Por que tenho rejeição em relação ao
conceito? Porque ele leva o adulto a se ausentar das questões que os mais novos
enfrentam na convivência com seus iguais.
É como se nada do comportamento
manifestado pelas crianças --nos conflitos, nas provocações, brigas e
desavenças, nos apelidos e nas piadas a respeito de aparência-- tivesse relação
com o mundo adulto.
E mais: é como se elas fossem
totalmente responsáveis por tudo o que fazem. De errado, é claro. O conceito
nos permite, portanto, ficar de fora desses problemas. Talvez por isso mesmo
faça tanto sucesso entre nós, adultos.
E o que dizer, então, do uso da
palavra? Temos uma especial atração pelo exagero nessa questão.
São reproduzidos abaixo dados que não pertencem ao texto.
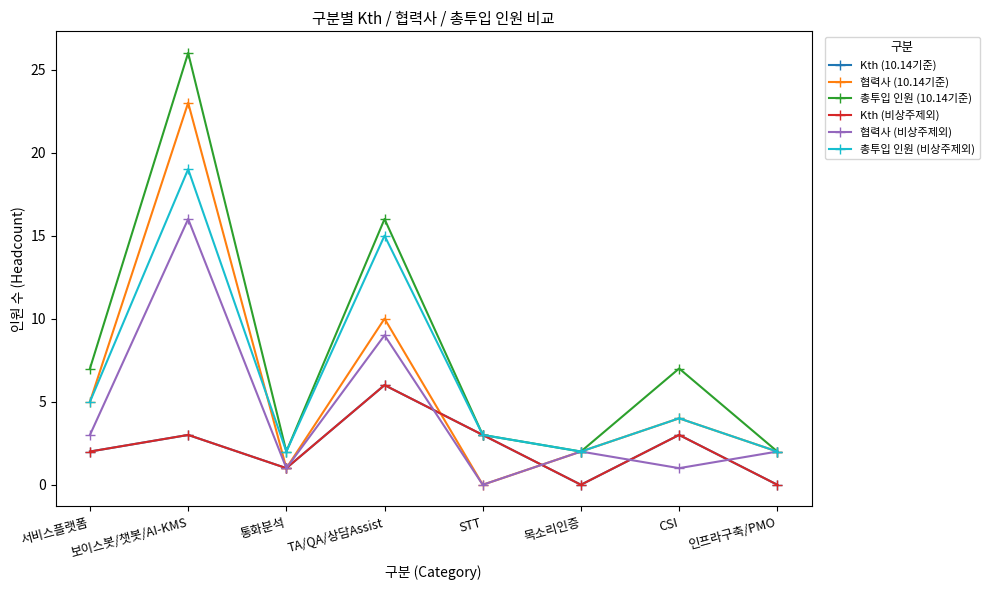

Does the chart have visible grid lines?

No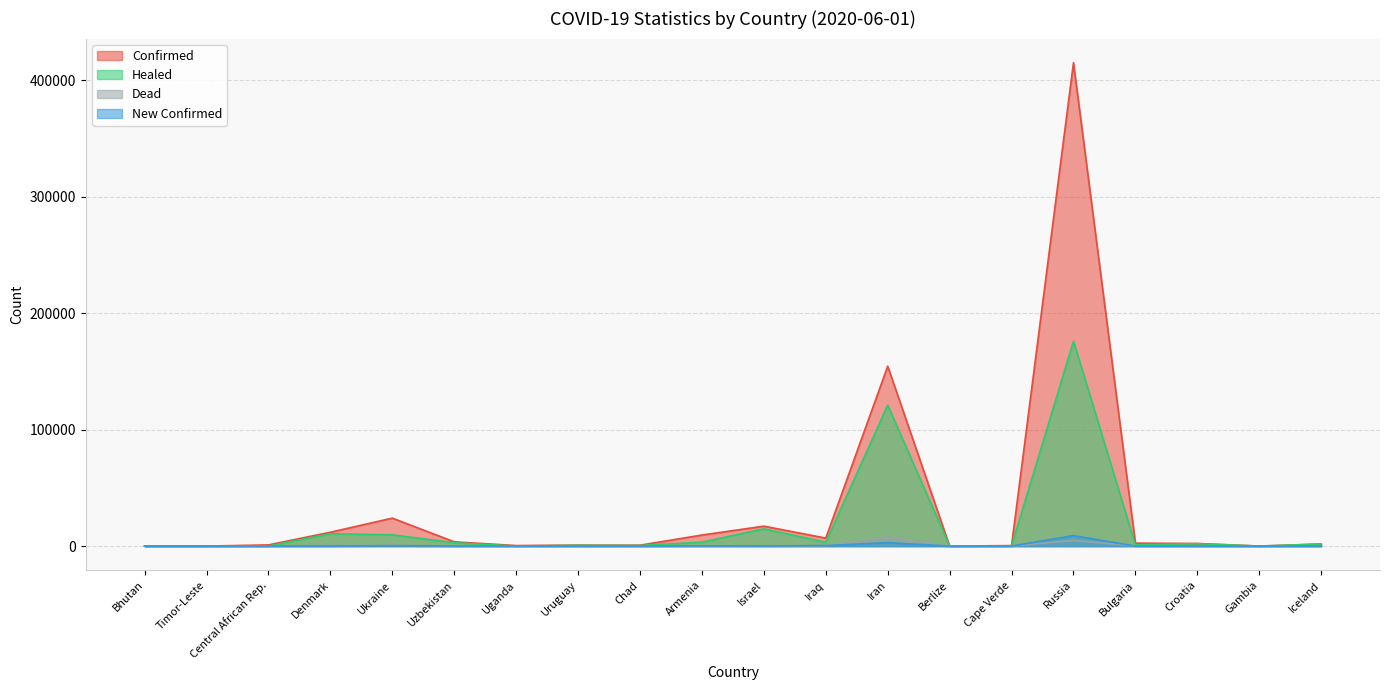

Reading right to left, extract all data points from this chart.

confirm: Iceland=1806	Gambia=25	Croatia=2246	Bulgaria=2519	Russia=414878	Cape Verde=435	Berlize=18	Iran=154445	Iraq=6868	Israel=17106	Armenia=9492	Chad=778	Uruguay=823	Uganda=457	Uzbekistan=3673	Ukraine=24012	Denmark=11899	Central African Rep.=1011	Timor-Leste=24	Bhutan=43
heal: Iceland=1794	Gambia=20	Croatia=2077	Bulgaria=1090	Russia=175877	Cape Verde=193	Berlize=16	Iran=121004	Iraq=3275	Israel=14826	Armenia=3402	Chad=491	Uruguay=685	Uganda=72	Uzbekistan=2859	Ukraine=9690	Denmark=10610	Central African Rep.=23	Timor-Leste=24	Bhutan=6
dead: Iceland=10	Gambia=1	Croatia=103	Bulgaria=140	Russia=4855	Cape Verde=4	Berlize=2	Iran=7878	Iraq=215	Israel=285	Armenia=139	Chad=65	Uruguay=22	Uganda=0	Uzbekistan=15	Ukraine=718	Denmark=576	Central African Rep.=2	Timor-Leste=0	Bhutan=0
confirm_add: Iceland=0	Gambia=0	Croatia=0	Bulgaria=6	Russia=9035	Cape Verde=14	Berlize=0	Iran=2979	Iraq=429	Israel=82	Armenia=210	Chad=19	Uruguay=2	Uganda=44	Uzbekistan=90	Ukraine=340	Denmark=30	Central African Rep.=49	Timor-Leste=0	Bhutan=0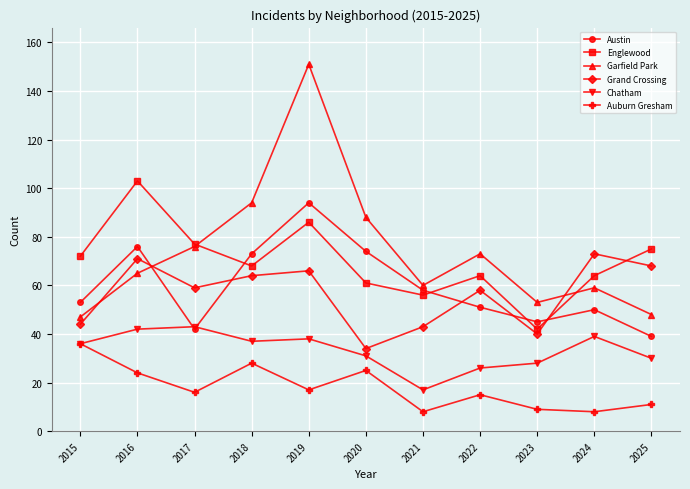

List the series in order of their peak value, highest first.

Garfield Park, Englewood, Austin, Grand Crossing, Chatham, Auburn Gresham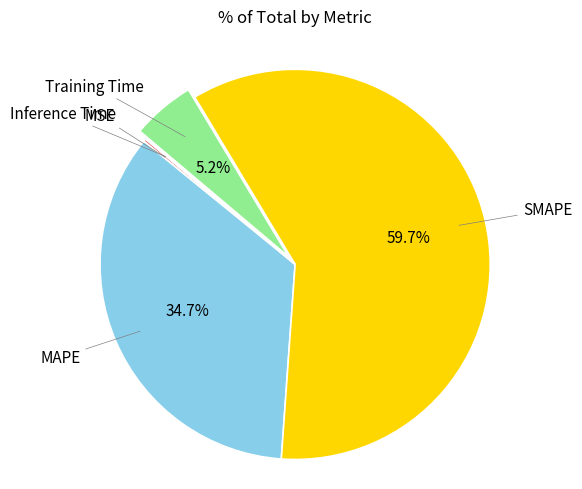

Is there a majority slice in this chart?

Yes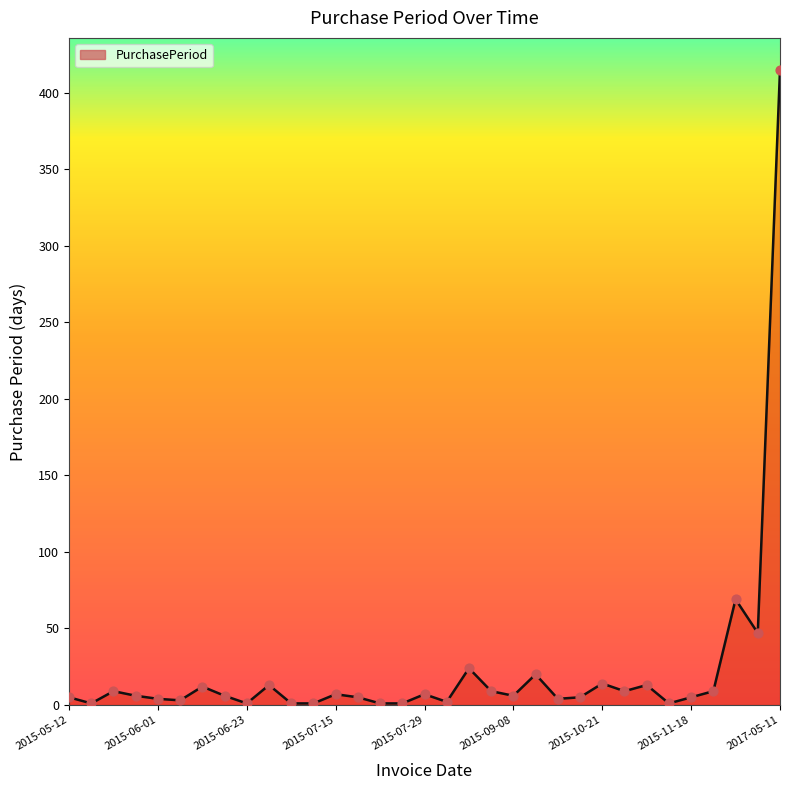

What is the difference between the maximum and minimum values?

414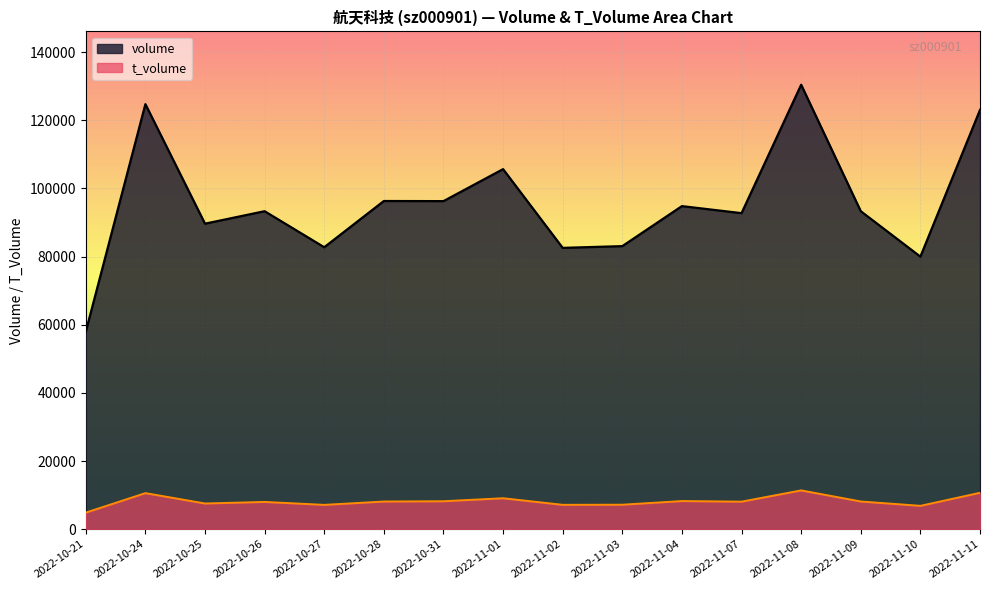

Which series has the largest total across all categories?

volume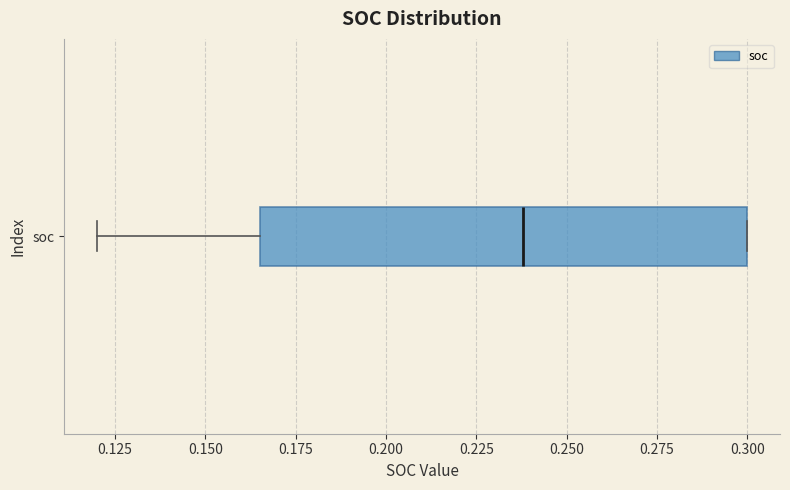

Read this box plot against the x-axis: the position of the median line, the range covered by the box, and the ends of both whiskers. The values are not printed on the chart, so give them approximately, as read against the axis.

median 0.240, box 0.165 to 0.300, whiskers 0.120 to 0.300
Uma criança pequena que é mordida pelo
colega na escola, um primo que zomba do outro que perdeu o jogo, a criança que
usa óculos e ganha um apelido por isso... tudo agora é transformado no tal do
bullying.
Bem, mas encontrei um bom uso para essa
palavra e esse conceito -e é disso que vou falar hoje. Trata-se do bullying de
adultos contra crianças e adolescentes.
Outro dia ouvi a mãe de uma menina
chamá-la de "anta" e dizer que ela só fazia coisas erradas.
Ainda ouvi a garota responder, com cara
de choro, que não havia feito o que fizera por querer... Havia errado tentando
acertar. Isso é bullying, concorda leitor?
Uma criança humilhada por alguém contra
quem não pode ou não consegue se defender pode muito bem ser assim entendido.
E nas escolas? Pais de alunos e
professores têm praticado o bullying contra alunos no espaço escolar, sabia?
Vou começar pelos pais, dando alguns exemplos.
A escola tem um vício, entre tantos,
que afeta fortemente alguns alunos. Escolhe "bodes expiatórios" para
arcar com quase tudo de errado que acontece na sala de aula e no espaço
escolar.
Muitos alunos conversam, saem da
carteira, fazem bagunça, mas a professora sempre chama a atenção, nominalmente,
apenas de um ou dois dos alunos.
Claro que todos os alunos percebem isso
e passam a acreditar que só aqueles determinados colegas fazem o que não
deveriam fazer e, em casa, reclamam desses colegas aos pais. O que muitos
desses pais fazem?
Conversam com outros pais para falar
mal dos bodes expiatórios, procuram a direção da escola, fazem abaixo-assinado,
ameaçam cancelar a matrícula do filho caso esses alunos não saiam da classe ou
até mesmo da escola.
É bullying puro de um grupo de adultos
contra uma ou duas crianças.
E os professores? Você não tem ideia,
caro leitor, de como alguns deles são capazes de fazer referências irônicas e
depreciativas a respeito de determinados alunos quando conversam na sala dos
professores, por exemplo.
Os alunos em questão não ficam sabendo
do que é dito a seu respeito? Nem precisa, porque, no relacionamento com os
professores, isso será percebido.
Talvez esteja na hora de fazermos um
acordo no mundo adulto: o de só falarmos do bullying entre os mais novos quando
controlarmos nosso próprio comportamento e pararmos com essa história de
humilhar, depreciar, excluir, intimidar e agredir, velada ou escancaradamente,
as crianças e os adolescentes.
Rosely Sayão,
psicóloga e consultora em educação, fala sobre as principais dificuldades
vividas pela família e pela escola no ato de educar e dialoga sobre o dia-a-dia
dessa relação. Escreve às terças na versão impressa de "Equilíbrio".